**** Exercise inputs ****

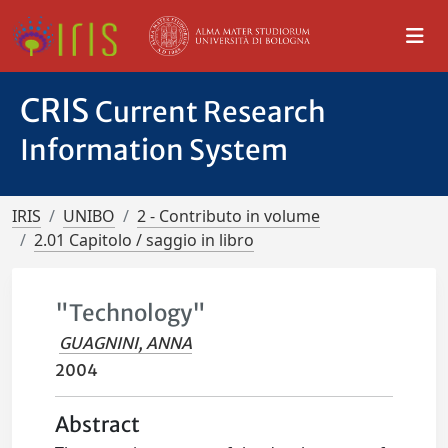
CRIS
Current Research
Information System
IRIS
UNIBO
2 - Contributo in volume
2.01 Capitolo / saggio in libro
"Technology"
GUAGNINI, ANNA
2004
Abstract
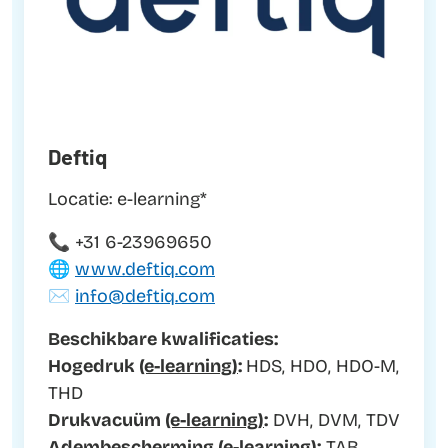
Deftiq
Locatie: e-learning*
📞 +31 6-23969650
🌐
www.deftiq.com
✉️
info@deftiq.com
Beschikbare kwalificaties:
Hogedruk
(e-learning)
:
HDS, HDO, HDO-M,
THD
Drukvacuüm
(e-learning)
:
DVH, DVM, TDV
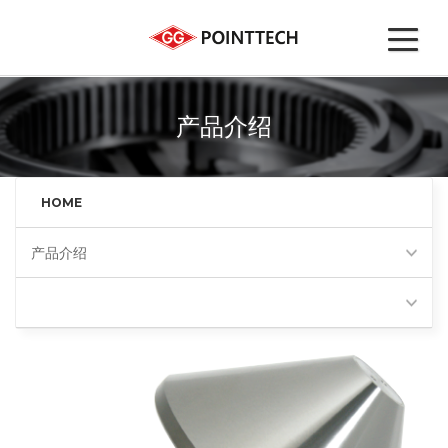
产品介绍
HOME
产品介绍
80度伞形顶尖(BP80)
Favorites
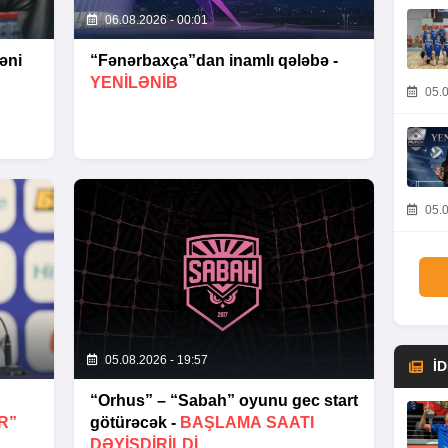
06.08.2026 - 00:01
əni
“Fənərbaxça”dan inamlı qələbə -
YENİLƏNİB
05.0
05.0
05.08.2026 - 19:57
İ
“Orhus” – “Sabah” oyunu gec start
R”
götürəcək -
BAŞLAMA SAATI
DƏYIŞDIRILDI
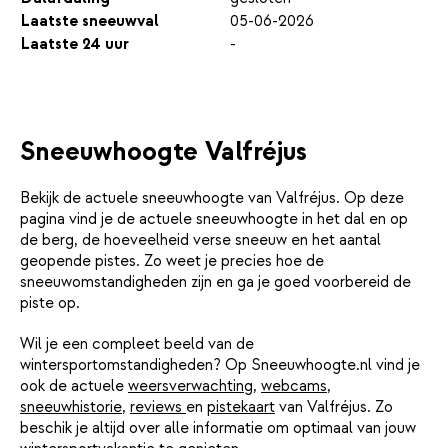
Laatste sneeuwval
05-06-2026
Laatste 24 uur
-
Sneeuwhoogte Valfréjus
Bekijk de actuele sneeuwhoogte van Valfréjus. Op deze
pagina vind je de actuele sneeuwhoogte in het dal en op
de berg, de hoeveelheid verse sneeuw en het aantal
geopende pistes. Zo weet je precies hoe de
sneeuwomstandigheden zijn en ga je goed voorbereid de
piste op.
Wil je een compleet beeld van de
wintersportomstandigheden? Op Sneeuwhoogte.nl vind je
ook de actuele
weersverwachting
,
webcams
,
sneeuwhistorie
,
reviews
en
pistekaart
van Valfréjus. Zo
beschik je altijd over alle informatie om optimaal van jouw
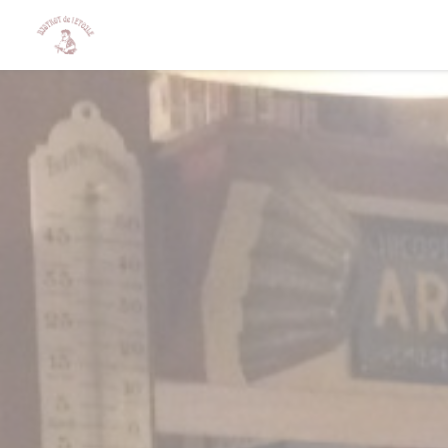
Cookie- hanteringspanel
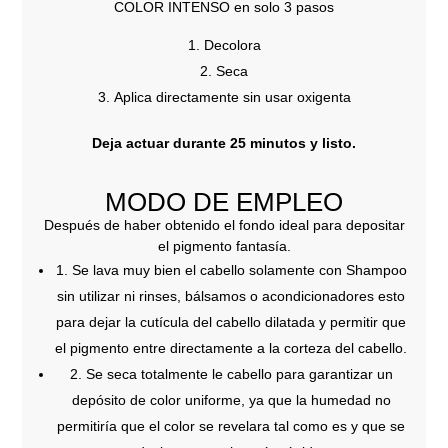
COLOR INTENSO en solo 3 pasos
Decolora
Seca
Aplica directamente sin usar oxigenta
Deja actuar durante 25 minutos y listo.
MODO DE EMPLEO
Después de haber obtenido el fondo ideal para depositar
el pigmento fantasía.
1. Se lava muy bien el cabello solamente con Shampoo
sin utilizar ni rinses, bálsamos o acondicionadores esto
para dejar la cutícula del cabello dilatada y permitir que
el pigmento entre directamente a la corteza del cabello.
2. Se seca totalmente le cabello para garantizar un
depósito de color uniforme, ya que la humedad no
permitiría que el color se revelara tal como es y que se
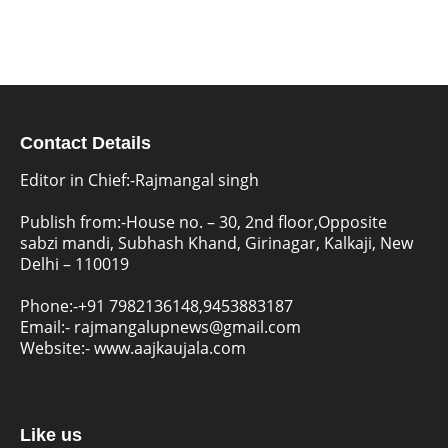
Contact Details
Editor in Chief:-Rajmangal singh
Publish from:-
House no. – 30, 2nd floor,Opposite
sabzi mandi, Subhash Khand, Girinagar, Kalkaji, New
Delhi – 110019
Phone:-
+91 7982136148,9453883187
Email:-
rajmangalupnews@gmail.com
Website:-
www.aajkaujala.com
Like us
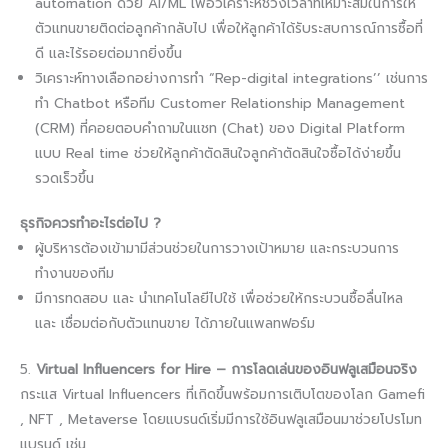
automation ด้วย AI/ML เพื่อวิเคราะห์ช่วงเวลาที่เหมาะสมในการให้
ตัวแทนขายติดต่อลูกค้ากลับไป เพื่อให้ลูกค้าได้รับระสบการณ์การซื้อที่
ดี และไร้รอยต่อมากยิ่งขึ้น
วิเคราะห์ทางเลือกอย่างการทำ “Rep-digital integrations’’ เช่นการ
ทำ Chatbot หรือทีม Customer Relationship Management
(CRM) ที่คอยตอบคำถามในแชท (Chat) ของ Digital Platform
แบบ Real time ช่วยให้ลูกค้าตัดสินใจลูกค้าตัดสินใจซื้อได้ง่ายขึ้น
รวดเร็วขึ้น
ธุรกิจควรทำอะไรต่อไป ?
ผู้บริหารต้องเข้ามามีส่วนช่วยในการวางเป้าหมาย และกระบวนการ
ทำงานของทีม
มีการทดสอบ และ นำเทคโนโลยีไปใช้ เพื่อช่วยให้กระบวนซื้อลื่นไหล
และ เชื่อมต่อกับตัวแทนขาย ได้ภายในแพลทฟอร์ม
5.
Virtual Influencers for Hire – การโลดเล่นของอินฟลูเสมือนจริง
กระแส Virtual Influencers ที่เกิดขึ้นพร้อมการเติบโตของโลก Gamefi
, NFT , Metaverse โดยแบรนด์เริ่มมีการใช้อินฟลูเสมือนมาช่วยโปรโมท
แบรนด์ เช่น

****
**** Exercise inputs ****

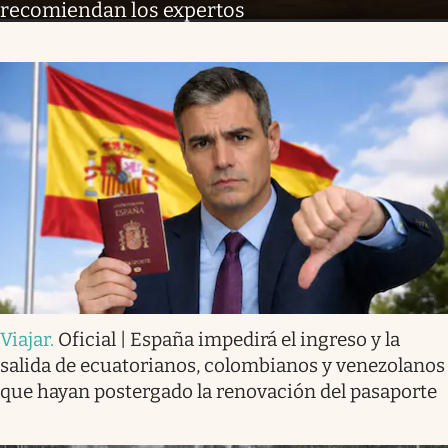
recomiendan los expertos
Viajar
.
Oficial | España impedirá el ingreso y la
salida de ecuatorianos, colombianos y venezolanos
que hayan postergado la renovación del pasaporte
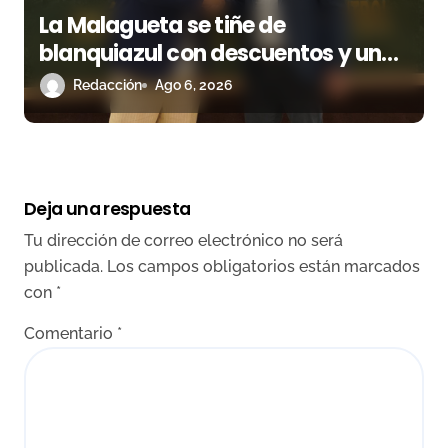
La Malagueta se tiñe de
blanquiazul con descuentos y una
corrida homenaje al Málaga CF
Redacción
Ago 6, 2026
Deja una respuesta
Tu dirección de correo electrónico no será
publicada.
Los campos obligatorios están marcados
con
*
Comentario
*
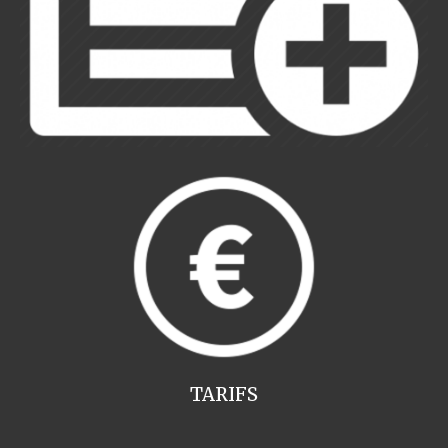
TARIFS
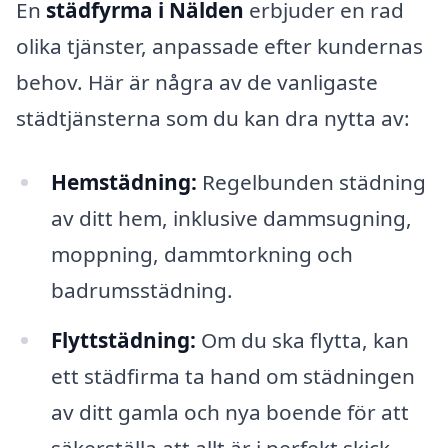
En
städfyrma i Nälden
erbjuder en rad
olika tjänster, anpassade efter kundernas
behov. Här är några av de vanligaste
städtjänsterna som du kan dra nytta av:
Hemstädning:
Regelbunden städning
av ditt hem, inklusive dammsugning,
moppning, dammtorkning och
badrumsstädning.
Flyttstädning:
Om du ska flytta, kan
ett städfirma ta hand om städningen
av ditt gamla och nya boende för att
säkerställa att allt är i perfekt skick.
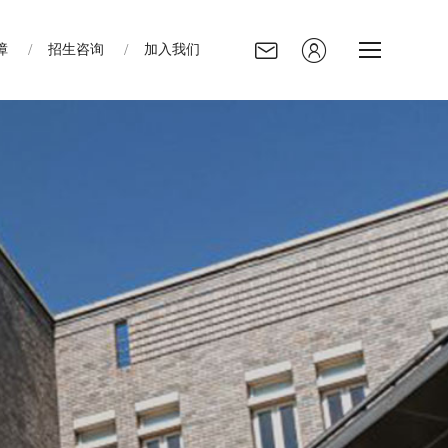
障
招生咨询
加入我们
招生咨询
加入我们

****

Request
In the listing above, find the line with "weersverwachting" and the line with "แบรนด์ เช่น". Transcribe those two and everything between, exactly, leaving out pictures.

Expected answer
weersverwachting
,
webcams
,
sneeuwhistorie
,
reviews
en
pistekaart
van Valfréjus. Zo
beschik je altijd over alle informatie om optimaal van jouw
Cookie- hanteringspanel
COLOR INTENSO en solo 3 pasos
Decolora
Seca
Aplica directamente sin usar oxigenta
Deja actuar durante 25 minutos y listo.
MODO DE EMPLEO
Después de haber obtenido el fondo ideal para depositar
el pigmento fantasía.
1. Se lava muy bien el cabello solamente con Shampoo
sin utilizar ni rinses, bálsamos o acondicionadores esto
para dejar la cutícula del cabello dilatada y permitir que
el pigmento entre directamente a la corteza del cabello.
2. Se seca totalmente le cabello para garantizar un
depósito de color uniforme, ya que la humedad no
permitiría que el color se revelara tal como es y que se
Contact Details
Editor in Chief:-Rajmangal singh
Publish from:-
House no. – 30, 2nd floor,Opposite
sabzi mandi, Subhash Khand, Girinagar, Kalkaji, New
Delhi – 110019
Phone:-
+91 7982136148,9453883187
Email:-
rajmangalupnews@gmail.com
Website:-
www.aajkaujala.com
Like us
automation ด้วย AI/ML เพื่อวิเคราะห์ช่วงเวลาที่เหมาะสมในการให้
ตัวแทนขายติดต่อลูกค้ากลับไป เพื่อให้ลูกค้าได้รับระสบการณ์การซื้อที่
ดี และไร้รอยต่อมากยิ่งขึ้น
วิเคราะห์ทางเลือกอย่างการทำ “Rep-digital integrations’’ เช่นการ
ทำ Chatbot หรือทีม Customer Relationship Management
(CRM) ที่คอยตอบคำถามในแชท (Chat) ของ Digital Platform
แบบ Real time ช่วยให้ลูกค้าตัดสินใจลูกค้าตัดสินใจซื้อได้ง่ายขึ้น
รวดเร็วขึ้น
ธุรกิจควรทำอะไรต่อไป ?
ผู้บริหารต้องเข้ามามีส่วนช่วยในการวางเป้าหมาย และกระบวนการ
ทำงานของทีม
มีการทดสอบ และ นำเทคโนโลยีไปใช้ เพื่อช่วยให้กระบวนซื้อลื่นไหล
และ เชื่อมต่อกับตัวแทนขาย ได้ภายในแพลทฟอร์ม
5.
Virtual Influencers for Hire – การโลดเล่นของอินฟลูเสมือนจริง
กระแส Virtual Influencers ที่เกิดขึ้นพร้อมการเติบโตของโลก Gamefi
, NFT , Metaverse โดยแบรนด์เริ่มมีการใช้อินฟลูเสมือนมาช่วยโปรโมท
แบรนด์ เช่น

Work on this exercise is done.